If asked, the layman may think of it literally but seed cleaning could more aptly be described as sifting. The seed is filtered through four screens, with the purpose of removing unwanted weeds and chaff. By sorting out the seeds that are too large or too small, the client is left with only the highest quality seed.

Farmers will travel long distances, transporting their seed by tractor and wagon for as many as two hours or more in order to access the service.

At Wyant Farms in Stayner, the seed cleaning happens about nine to 10 months of the year, while the sawmill business fills the rest of the year.

The family doesn’t take vacations, which is fine with Ken because he likes being close to home. He has lived on the farm in Stayner’s north end his whole life. He and his wife Kim, who oversees the administrative part of the business, now live in the family farmhouse on the original farm purchased by his parents in 1956 with their four daughters.

Ken’s father purchased the seed cleaning equipment, the same machine used today, in 1985. He had a full dairy operation at the time, kept pigs and grew crops. He wasn’t looking to start a business but he began cleaning seed for neighbours and it grew from there.

Right out of high school, Ken took over the seed cleaning business and the pigs, and by 2003 he was working full-time with the seeds and the sawmill.

Laura, 22, works full-time with her father.

“Your own kid is worth two employees,” said Ken. “We have fun while we’re working.”

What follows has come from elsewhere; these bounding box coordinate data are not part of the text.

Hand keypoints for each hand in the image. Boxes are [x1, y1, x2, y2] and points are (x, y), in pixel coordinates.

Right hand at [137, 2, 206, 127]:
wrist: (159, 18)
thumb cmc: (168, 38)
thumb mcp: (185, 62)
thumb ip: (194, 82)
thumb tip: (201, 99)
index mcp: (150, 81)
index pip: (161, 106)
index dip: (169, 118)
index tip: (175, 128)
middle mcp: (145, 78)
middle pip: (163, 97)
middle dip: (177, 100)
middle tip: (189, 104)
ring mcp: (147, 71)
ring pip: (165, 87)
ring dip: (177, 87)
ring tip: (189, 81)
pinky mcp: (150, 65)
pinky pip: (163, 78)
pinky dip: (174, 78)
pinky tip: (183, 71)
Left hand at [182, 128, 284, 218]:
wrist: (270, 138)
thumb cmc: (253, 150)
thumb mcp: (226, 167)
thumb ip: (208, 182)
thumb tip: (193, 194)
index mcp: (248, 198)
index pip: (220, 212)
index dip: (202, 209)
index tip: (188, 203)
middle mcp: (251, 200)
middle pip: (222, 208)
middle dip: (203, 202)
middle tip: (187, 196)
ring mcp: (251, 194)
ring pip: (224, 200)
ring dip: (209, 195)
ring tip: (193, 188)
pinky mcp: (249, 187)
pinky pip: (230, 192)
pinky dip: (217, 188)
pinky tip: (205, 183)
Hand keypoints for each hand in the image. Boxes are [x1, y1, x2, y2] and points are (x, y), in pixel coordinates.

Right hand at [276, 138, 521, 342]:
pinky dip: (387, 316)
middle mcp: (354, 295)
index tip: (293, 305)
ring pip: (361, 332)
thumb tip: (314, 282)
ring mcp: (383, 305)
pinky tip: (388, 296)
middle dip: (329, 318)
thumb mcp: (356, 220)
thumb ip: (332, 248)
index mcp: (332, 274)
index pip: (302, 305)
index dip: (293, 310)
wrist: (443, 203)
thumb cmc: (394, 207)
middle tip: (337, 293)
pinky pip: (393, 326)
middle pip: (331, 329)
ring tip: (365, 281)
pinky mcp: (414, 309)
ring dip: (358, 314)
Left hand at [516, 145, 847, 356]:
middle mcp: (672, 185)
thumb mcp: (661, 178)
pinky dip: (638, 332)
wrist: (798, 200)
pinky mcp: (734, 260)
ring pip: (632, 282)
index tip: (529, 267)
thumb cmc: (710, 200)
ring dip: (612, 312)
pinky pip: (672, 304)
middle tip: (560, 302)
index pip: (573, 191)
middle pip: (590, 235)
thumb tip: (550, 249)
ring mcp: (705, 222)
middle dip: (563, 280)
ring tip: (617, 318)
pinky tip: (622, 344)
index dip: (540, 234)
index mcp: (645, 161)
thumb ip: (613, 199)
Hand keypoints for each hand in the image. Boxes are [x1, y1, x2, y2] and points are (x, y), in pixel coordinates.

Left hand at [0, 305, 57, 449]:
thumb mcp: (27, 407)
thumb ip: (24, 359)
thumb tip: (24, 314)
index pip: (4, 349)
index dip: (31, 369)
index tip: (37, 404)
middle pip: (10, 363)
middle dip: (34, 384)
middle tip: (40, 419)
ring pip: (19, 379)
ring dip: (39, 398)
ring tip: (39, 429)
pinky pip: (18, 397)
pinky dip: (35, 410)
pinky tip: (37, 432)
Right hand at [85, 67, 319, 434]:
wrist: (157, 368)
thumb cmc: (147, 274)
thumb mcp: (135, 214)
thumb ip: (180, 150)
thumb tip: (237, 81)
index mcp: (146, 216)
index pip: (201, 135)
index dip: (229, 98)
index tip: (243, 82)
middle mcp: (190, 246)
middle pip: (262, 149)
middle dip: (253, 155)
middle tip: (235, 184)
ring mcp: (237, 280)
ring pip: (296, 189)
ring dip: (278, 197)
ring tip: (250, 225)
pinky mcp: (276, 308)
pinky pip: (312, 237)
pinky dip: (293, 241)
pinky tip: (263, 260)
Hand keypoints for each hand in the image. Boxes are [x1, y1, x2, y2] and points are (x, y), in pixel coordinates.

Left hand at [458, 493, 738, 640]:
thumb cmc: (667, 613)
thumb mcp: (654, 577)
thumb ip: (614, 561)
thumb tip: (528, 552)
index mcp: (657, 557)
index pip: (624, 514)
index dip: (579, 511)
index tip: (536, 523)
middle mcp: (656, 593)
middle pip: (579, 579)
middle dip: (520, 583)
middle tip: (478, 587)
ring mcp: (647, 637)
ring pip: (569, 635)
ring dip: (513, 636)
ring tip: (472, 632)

It’s too early to tell if his three younger daughters will take an interest in the family business but he said if help is needed, they pitch in.

Ken and Laura clean red clover seed in the winter. In March, the last load of seed was in the bin waiting to be processed. Depending on the weather, spring cleaning will be getting underway soon, with oats, barley and soybeans being brought in for cleaning and treatment. In August they will start on the winter wheat.

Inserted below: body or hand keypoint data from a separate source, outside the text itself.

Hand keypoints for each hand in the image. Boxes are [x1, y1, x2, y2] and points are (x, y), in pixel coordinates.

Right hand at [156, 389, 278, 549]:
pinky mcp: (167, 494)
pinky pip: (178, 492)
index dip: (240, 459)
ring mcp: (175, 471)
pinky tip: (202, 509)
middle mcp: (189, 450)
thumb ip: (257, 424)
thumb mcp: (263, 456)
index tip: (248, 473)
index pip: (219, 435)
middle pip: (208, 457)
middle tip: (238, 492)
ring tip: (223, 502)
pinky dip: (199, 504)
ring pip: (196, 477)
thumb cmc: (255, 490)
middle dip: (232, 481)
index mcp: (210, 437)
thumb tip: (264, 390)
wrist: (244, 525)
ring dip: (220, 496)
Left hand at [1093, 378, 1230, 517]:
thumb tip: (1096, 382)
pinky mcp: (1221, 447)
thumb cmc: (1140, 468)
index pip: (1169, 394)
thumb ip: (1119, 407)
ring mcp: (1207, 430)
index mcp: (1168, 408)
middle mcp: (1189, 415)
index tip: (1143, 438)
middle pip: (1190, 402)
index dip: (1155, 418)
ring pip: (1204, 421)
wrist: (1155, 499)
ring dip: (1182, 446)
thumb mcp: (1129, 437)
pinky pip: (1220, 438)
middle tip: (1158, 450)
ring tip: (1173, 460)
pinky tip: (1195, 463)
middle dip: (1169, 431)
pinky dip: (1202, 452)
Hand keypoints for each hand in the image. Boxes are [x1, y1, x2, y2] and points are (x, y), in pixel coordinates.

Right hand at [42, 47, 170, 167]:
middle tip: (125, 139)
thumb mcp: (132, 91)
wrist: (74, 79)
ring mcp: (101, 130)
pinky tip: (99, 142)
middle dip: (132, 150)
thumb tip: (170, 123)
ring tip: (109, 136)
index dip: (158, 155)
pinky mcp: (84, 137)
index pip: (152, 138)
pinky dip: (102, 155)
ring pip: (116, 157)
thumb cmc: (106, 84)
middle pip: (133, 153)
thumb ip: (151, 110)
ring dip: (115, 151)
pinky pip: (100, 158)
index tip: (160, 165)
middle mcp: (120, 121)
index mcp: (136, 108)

At peak times, the father-daughter team has worked for 59 days straight, running the seed on conveyors into a hopper.

After the seed is cleaned, it is treated to the client’s specifications to make it more resistant to seed- and soil-borne diseases.

“It helps give it vigor to get it up out of the ground and get it going,” said Wyant.

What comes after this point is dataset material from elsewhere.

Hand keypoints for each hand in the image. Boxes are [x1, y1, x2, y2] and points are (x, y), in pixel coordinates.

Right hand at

The chemical treatment is highly regulated and, as an accredited seed treatment facility, Wyant Farms is audited every two years as a condition of its licence renewal.

They take pride in treating seed with precision so there is little waste. It takes 130 litres of chemicals to treat 40 tons of seed and the Wyants are able to calculate the treatment application so precisely that there is at most a cup left leftover.

“Because the chemicals are expensive, it has to be done well,” said Ken.

The operation has won an industry award from Uniroyal Chemical – The Golden Kernel – pitting Wyant Farms against 100 others, some quite a bit larger in scale, and it placed third.

The seed cleaning business is celebrating its 40th anniversary this year.